La nueva normalidad en la estructura partidaria y de la «corporatividad social popular» enseña que el «factor ordenador» de este proyecto político ha dejado de estar únicamente en la palabra y decisión del expresidente, pues tiene hoy, en los espacios estatales y dirigencias matrices, otra decisión de referencia e imposiciones, encarnadas en el ánimo de lo que piensan, separadamente, el presidente y vicepresidente del Estado. Si el «factor ordenador» se debilita o quiebra, la estructura partidaria resiente su unidad, su capacidad movilizadora e, inmediatamente, se agrieta, hiende, fracciona y, en el último extremo, se despedaza.
La nueva normalidad de lo social popular, construida con paciente desafecto, antipatías e irracionalidad, dice también que el tiempo de las victorias concluyentes se va desvaneciendo, que ya nada está asegurado y que hoy, como las palabras escritas en el Manifiesto Comunista, un fantasma recorre el país popular: el fantasma del fin de la historia.
Las consecuencias de esta malquerencia entre los factores ordenadores del movimiento y la estructura popular han intervenido, además, en los espacios socioestatales y, por supuesto, en lo económico. La nueva normalidad de 2024 es la de una Bolivia sofocada por conflictologías interminables y absurdas, agobiada en su profunda desinstitucionalización y debilitada por el parón de las posibilidades económicas públicas y privadas.

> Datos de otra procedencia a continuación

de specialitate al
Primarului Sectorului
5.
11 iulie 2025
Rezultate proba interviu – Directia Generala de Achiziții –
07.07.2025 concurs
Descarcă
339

Lo cotidiano de hoy es la no respuesta a los problemas inmediatos y la búsqueda constante de transferencia de responsabilidades y eximición de culpas. La crisis deja en evidencia que el pueblo, la sociedad y la ciudadanía no están en el centro de las preocupaciones de los decisores político-estatales. Lo otro que demuestra esta crisis es que las referencias políticas, dueños del facilismo económico y del propietarismo estatal, no construyen nuevos paradigmas de Estado y Sociedad, pues, alejados de la complejidad sociopolítica del país, se muestran indiferentes en la necesidad de actualizar el Pacto Social, ese que articule lo estatal con el mercado, lo público y lo privado, la concentración de riqueza con la redistribución del ingreso, y establezca convivencias sociales necesarias y diálogos institucionalizados.

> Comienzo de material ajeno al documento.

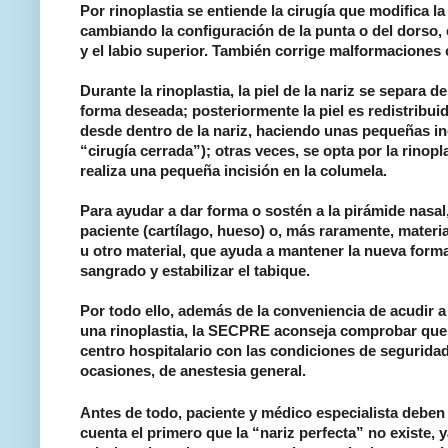
Por rinoplastia se entiende la cirugía que modifica 
cambiando la configuración de la punta o del dorso, 
y el labio superior. También corrige malformaciones
Durante la rinoplastia, la piel de la nariz se separa
forma deseada; posteriormente la piel es redistribui
desde dentro de la nariz, haciendo unas pequeñas inc
“cirugía cerrada”); otras veces, se opta por la rinop
realiza una pequeña incisión en la columela.
Para ayudar a dar forma o sostén a la pirámide nasal,
paciente (cartílago, hueso) o, más raramente, materia
u otro material, que ayuda a mantener la nueva forma
sangrado y estabilizar el tabique.
Por todo ello,
además de la conveniencia de acudir 
una rinoplastia, la SECPRE aconseja comprobar
que
centro hospitalario con las condiciones de segurida
ocasiones, de anestesia general.
Antes de todo, paciente y médico especialista deben 
cuenta el primero que la “nariz perfecta” no existe,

Esta normalidad, caracterizada por el estado de policrisis, debe ser solo un espacio de transición resolutivo de los impases políticos, económicos y sociales polarizadores; el tiempo precedente a la construcción definitiva de la nueva normalidad positiva, ordenada por el sentido común de la coexistencia pacífica de los opuestos necesariamente complementarios.